City Considers Funding Options for Brookside GC

By | February 13th, 2018

The Ashland (Ohio) City Council spent over two hours discussing revenues and expenses at the public facility, considering whether it will continue funding the course or make changes to the 2018 budget. Without a general fund subsidy, the golf course would be in the red by $200,000 this year.

The Ashland (Ohio) City Council spent over two hours discussing revenues and expenses at the public Brookside Golf Course on February 10, the Mansfield, Ohio-based Richland Source reported.

The meeting came at the suggestion of Mayor Matt Miller, who said his aim was to determine whether the council would like to continue funding the course or make changes to the 2018 budget. Council expects to vote on a 2018 budget on February 20, the Source reported.  

The current draft of the city’s 2018 appropriations includes a $141,192 transfer from the general fund to the golf course to keep the course in the black for the year. That figure represents about one quarter of the $565,406 projected expenditures for the golf course and is up about $12,000 from the projection city finance director Larry Paxton gave, the Source reported.

Council president Steve Workman pointed out that taking into consideration a $61,003 carryover from last year, the course would be around $200,000 in the red this year without a general fund subsidy, the Source reported.

“I think what brought us here today and makes this a discussion people are paying attention to is that if you look back over the finances for the last 10 years, you can see the amount being transferred continues to rise,” Miller said. “Our hope is that in some way we can take control of that so that’s not the case in the future.”

Golf Pro and Manager Terry Valentine estimated about 17,000 rounds of golf are started at the course annually by 5,000 to 7,000 individuals, not including rounds played by kids in the junior program, the Source reported. 

Valentine outlined his belief, which he said was supported by two recent studies of the course, that the course is an asset to the Ashland community, offering recreational and educational opportunities as well as economic benefits to the city. He argued that course superintendent Billy Christian has dramatically improved the condition of the course since 2014, a point confirmed by golfers in attendance, the Source reported.

Nevertheless, Valentine said, there are additional changes that could be made to improve the course and boost revenue. Namely, he said, the city could invest in hiring a professional marketer to promote the course and in a pavilion for outings and events. He estimated the pavilion would cost anywhere from $45,000 to $75,000. Christian said he would like to see more marketing of the foot golf course, which is played with soccer balls on the front nine, the Source reported. 

Other suggestions to boost revenue were made by the mayor, council members and members of the public.
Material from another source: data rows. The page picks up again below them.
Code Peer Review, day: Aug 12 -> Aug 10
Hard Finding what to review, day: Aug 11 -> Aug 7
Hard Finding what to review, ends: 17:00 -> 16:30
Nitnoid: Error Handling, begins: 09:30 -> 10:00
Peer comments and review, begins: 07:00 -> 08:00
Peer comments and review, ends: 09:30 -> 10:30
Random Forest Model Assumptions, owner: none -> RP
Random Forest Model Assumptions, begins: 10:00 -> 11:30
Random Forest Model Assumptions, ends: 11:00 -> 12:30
Ideas included offering sponsorships of holes and golf carts, offering naming rights for sponsorship of the pavilion, reducing the amount of merchandise in the pro shop, starting an endowment fund., the Source reported 

When asked by council member Dennis Miller what the course could do to cut costs, Valentine said the course has cut as much as it can and that further cuts would show in the condition of the facility. Christian said the course has not had any money earmarked for capital improvements in several years and eventually some updates will be needed, the Source reported. 
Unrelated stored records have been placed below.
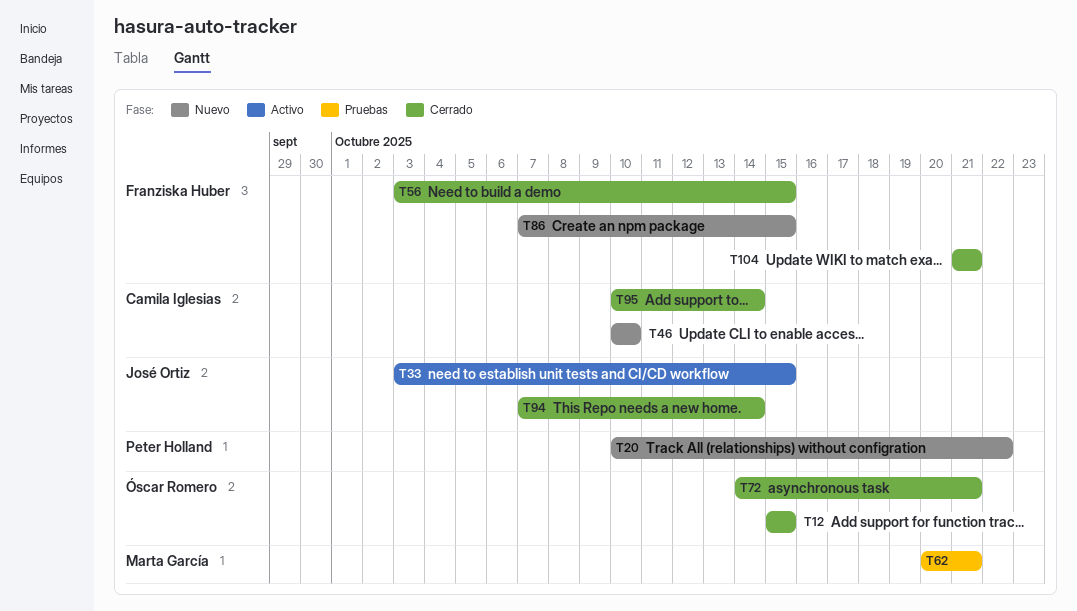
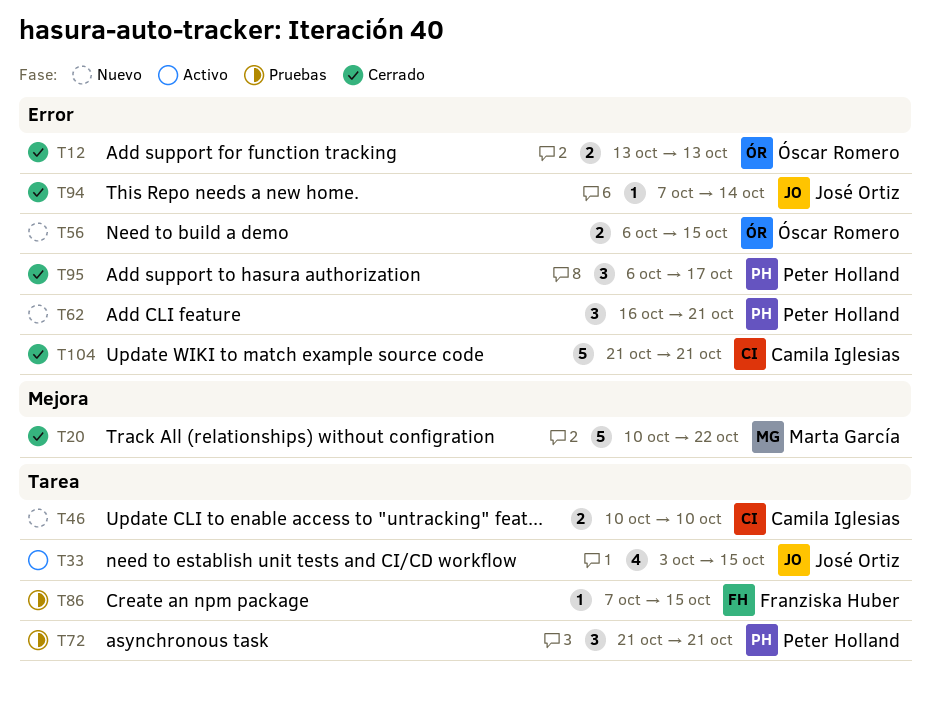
T12, start: Oct 15 -> Oct 13
T12, due: Oct 15 -> Oct 13
T20, status: Nuevo -> Cerrado
T20, owner: Peter Holland -> Marta García
T56, status: Cerrado -> Nuevo
T56, owner: Franziska Huber -> Óscar Romero
T56, start: Oct 3 -> Oct 6
T62, status: Pruebas -> Nuevo
T62, owner: Marta García -> Peter Holland
T62, start: Oct 20 -> Oct 16
T72, status: Cerrado -> Pruebas
T72, owner: Óscar Romero -> Peter Holland
T72, start: Oct 14 -> Oct 21
T86, status: Nuevo -> Pruebas
T95, owner: Camila Iglesias -> Peter Holland
T95, start: Oct 10 -> Oct 6
T95, due: Oct 14 -> Oct 17
T104, owner: Franziska Huber -> Camila Iglesias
“If there’s no more room to cut on the expense side, you guys and us are going to have to be very aggressive on the income side, and that might mean raising rates and aggressively going out there and soliciting sponsorships and donations and endowment funds,” Miller said. “We can’t wait around any longer. Our back’s against the wall and we’ve got a lot of sentiment against continuing to subsidize the golf course.”

Workman asked Paxton for an estimate of how much it would cost to continue operating the golf course just until the season begins and revenue arrives. Paxton did not have that figure but estimated it would cost about $65,000, the Source reported.